Sociedad

¿Por qué le salen burbujas a un vaso o una botella de agua?

Foto: Getty

Seguramente que alguna vez le ha pasado: echa agua en un vaso, se despista unos minutos, y cuando vuelve... le han salido burbujitas al agua y le ha cambiado el sabor. ¿A qué se deben estos cambios?

La razón por la que aparecen estas burbujas es porque el agua está en reposo pero sobre todo por la temperatura ambiente. Según explica en un artículo el portal especializado CienciaXplora, si ese mismo vaso (o botella, en su caso) lo dejásemos en la nevera, las burbujas no aparecerían ya que los gases se disuelven mejor en los líquidos cuando estos están fríos.

El proceso es el siguiente: cuando sirve un vaso de agua por lo general el líquido está más frío que el ambiente, así que la temperatura del agua aumenta poco a poco hasta que el nitrógeno y el oxígeno se liberan del líquido formando las burbujas. La mayoría de estas burbujitas se escapan hacia la superficie y desaparecen, pero otras se adhieren a las paredes del vaso o la botella.

Para verlo en cámara rápida se puede hacer el siguiente experimento: vierta agua en un cazo y caliéntelo. Antes de que comience a hervir verá como las primeras burbujas comenzan a surgir como por arte de magia del fondo y se agarran a los bordes o se liberan hacia la superficie. Todo esto se debe al cambio de temperatura.

La presión atmosférica también tiene parte de la culpa en este proceso, ya que está ligada a la temperatura. A medida que la temperatura del agua del vaso se calienta hasta llegar a la del ambiente, la presión sobre el líquido desciende y se rope el equilibrio que permite la retención de gases, dando lugar de este modo a su liberación.

No nos hemos olvidado de lo que hemos dicho más arriba, el cambio de sabor.

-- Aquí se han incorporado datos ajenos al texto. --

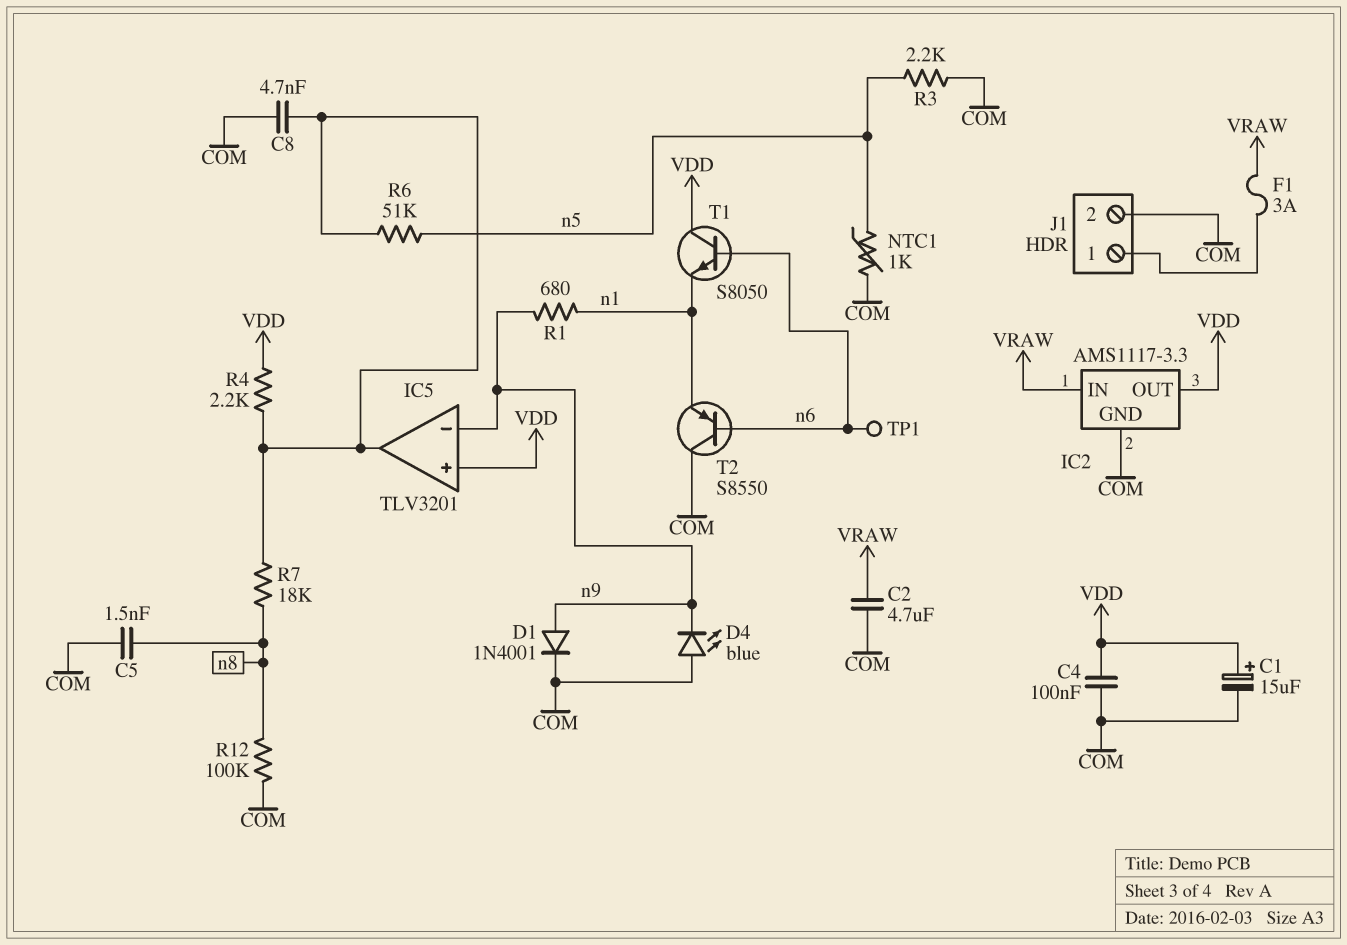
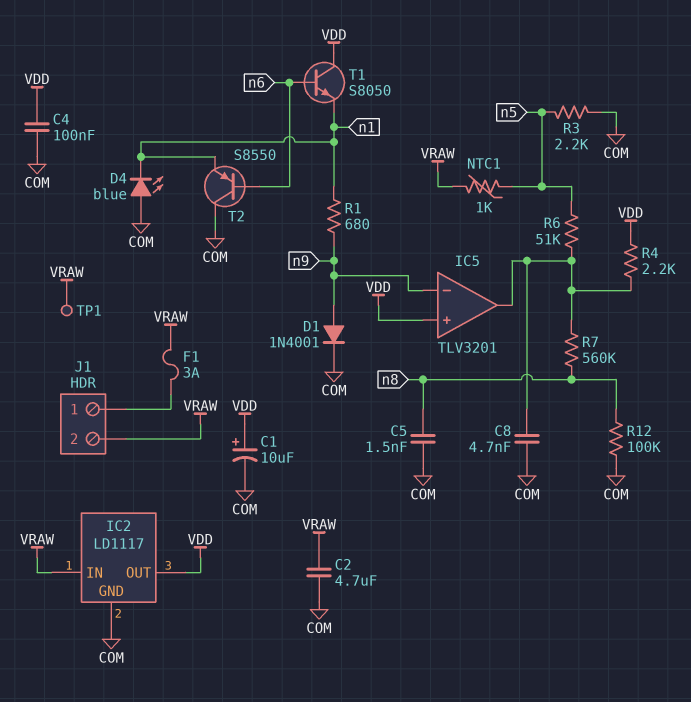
C1: 15uF (plus VDD, minus COM) -> 10uF (plus VDD, minus COM)
D4: LED blue (A COM, K n9) -> LED blue (A COM, K n1)
IC2: AMS1117-3.3 -> LD1117
J1 pin 2: COM -> VRAW
NTC1: 1k (COM, n5) -> 1k (VRAW, n5)
R7: 18k (IC5/out, n8) -> 560k (IC5/out, n8)
TP1: test point (n6) -> test point (VRAW)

El agua fría y recién salida del grifo contiene más oxígeno que la que lleva un rato reposando en el vaso. Otro factor que influye en el sabor es el polvo: si dejamos el vaso sin tapar, diversas sustancias caerán en el vaso. Por último, los nutrientes que tiene el agua junto con la luz solar pueden favorecer el crecimiento de algas y microorganismos que cambiarán su sabor. Por tanto, recomienda el texto, lo adecuado es almacenar el agua tapada y lejos de la luz solar.